You're all smart, witty, good-looking people with a great taste, aren't you, readers? Of course you are. Which is why you remember Starsiege: Tribes and Tribes 2.
There's a chance that some of you smart, witty, good-looking people with taste who all played Tribes have forgotten about it though, so here's a refresher: Tribes was one of the first Battlefield 1942-style games, despite having come out before BF1942 did. Tribes focused on infantry combat over a variety of modes, but these soldiers had jetpacks. The gameworld was your oyster: with creative boosting, you could get on top of any ridge, and this allowed some creative map design. Some took place in seemingly-impassable mountains, with bases halfway up the steepest slopes, while others gave you flat landscapes that you could bound through like a six year old on a sugar binge. Vehicles played a part, too, with a variety available, ranging from speeder bikes to tanks to huge bombers that took
half a dozen people to fly. Weapons, by and large, required you to lead your targets – no easy feat when they're sailing through the air and able to change direction at a moment's notice. Then there were the game modes, from deathmatches to base attacks, to king of the hill, to more oddball modes in which one player was designated your prey, while another hunted you. The Tribes series was brilliant.

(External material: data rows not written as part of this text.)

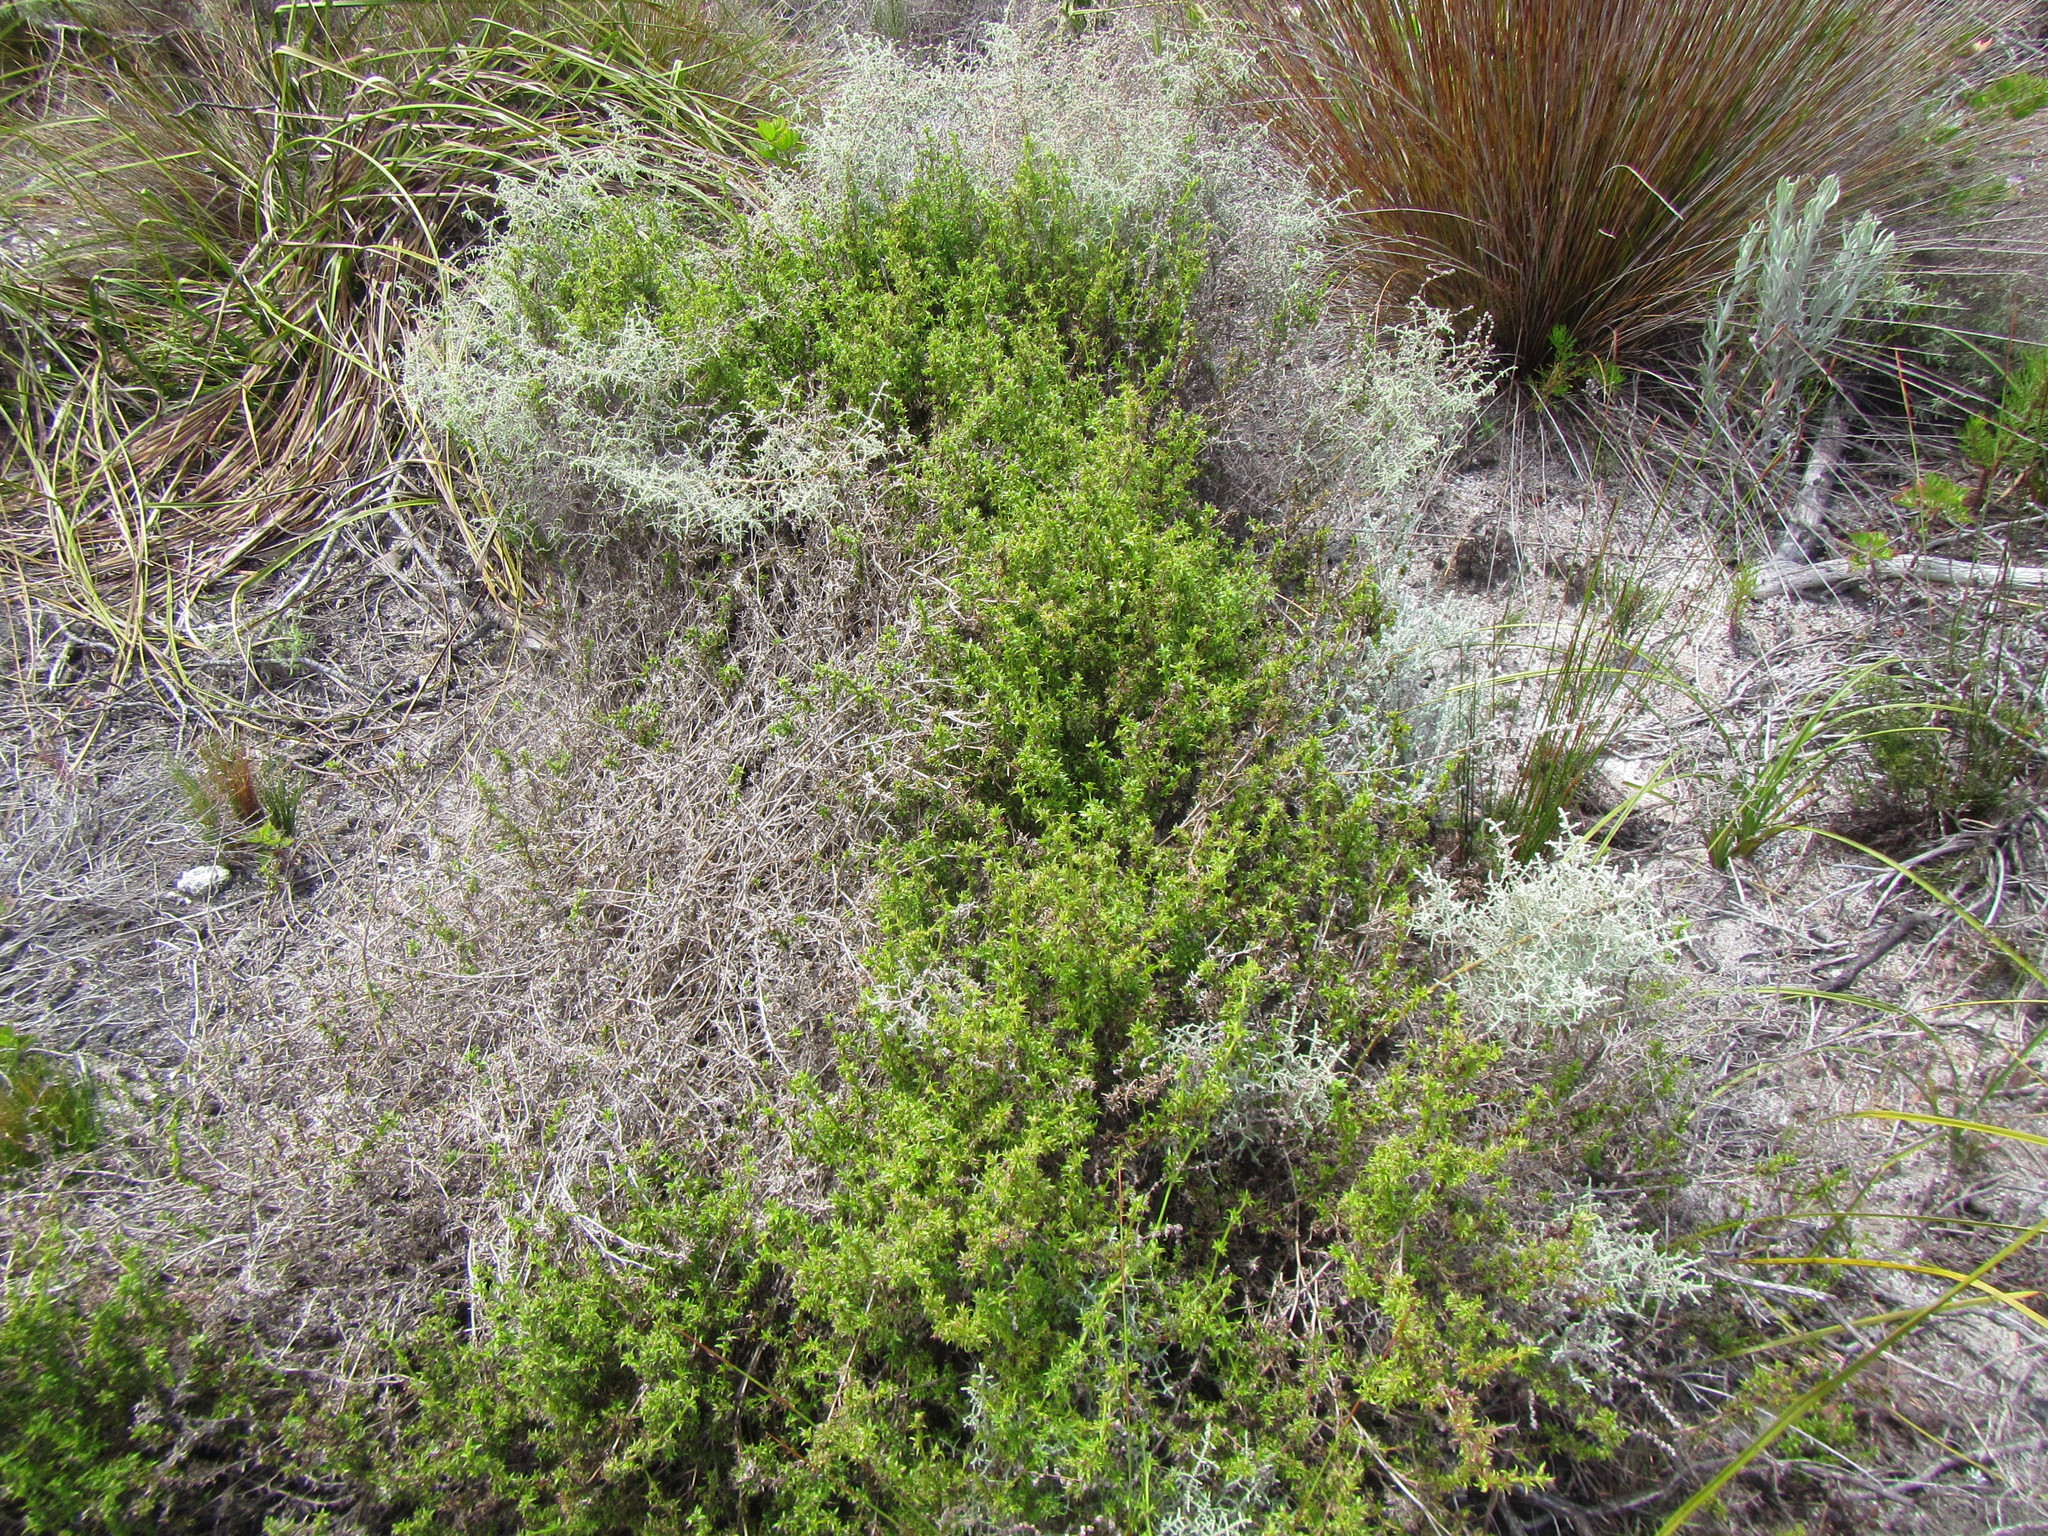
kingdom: Plantae
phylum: Tracheophyta
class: Magnoliopsida
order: Gentianales
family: Rubiaceae
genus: Carpacoce
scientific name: Carpacoce spermacocea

So far, I've spent longer talking about Tribes than I have Section 8, but for good reason: Section 8 feels very much like a spiritual successor to Tribes.
It's not all going to be happy, and I don't want to get the hopes of Tribes fans up too high. They are quite emphatically not the same game, but Section 8 takes a lot of cues from Tribes, and it feels wrong to discuss it without talking about its surrogate father.
Section 8 is a Battlefield 1942-style game that focuses on infantry combat, and features jetpacks. And vehicles. And base attacks.
Appropriately, every round starts with you picking a drop location for your soldier, who then rockets down in his suit of powered armour. Applying airbrakes slows you down, lessening your downtime when you hit the ground, but also makes you a much easier target for AA guns and ground troops. This heavily dictates the pace of the game in the levels we played – you can't safely airdrop straight into bases controlled by enemies due to the presence of AA
guns, but you could always focus your initial attack on those self-same AA guns, opening the base up to reinforcements from the sky. The game allowing you to essentially spawn anywhere you like makes it feel rather different to anything else on the market, as there are no concerted pushes from any one direction, and quick thinking can let you sneak up on a position that's busy attacking one direction.
Your class choice factors into this, too. There are a number of pre-made classes, ranging from a sneaky-but-fast sniper type through to a slow-moving tank, but you've also got the ability to customise any and all of them, without much in the way of limits, thanks to passive modules. You've got ten points to split between various categories. Some up your damage, some steady your gun, some increase your armour, or shield regeneration, or speed. Factor in the choice of two weapons and two pieces of secondary kit and you can, if you so desire, create a lightning-fast class with plenty of jetpack power, a missile launcher for tanks, a shotgun for close-range, some demolition charges, and the ability to hide himself from enemy scanners. All of a sudden you've got a fast strike soldier capable of obliterating base defenses, with the ability to leg it if he gets into a scrap he can't win.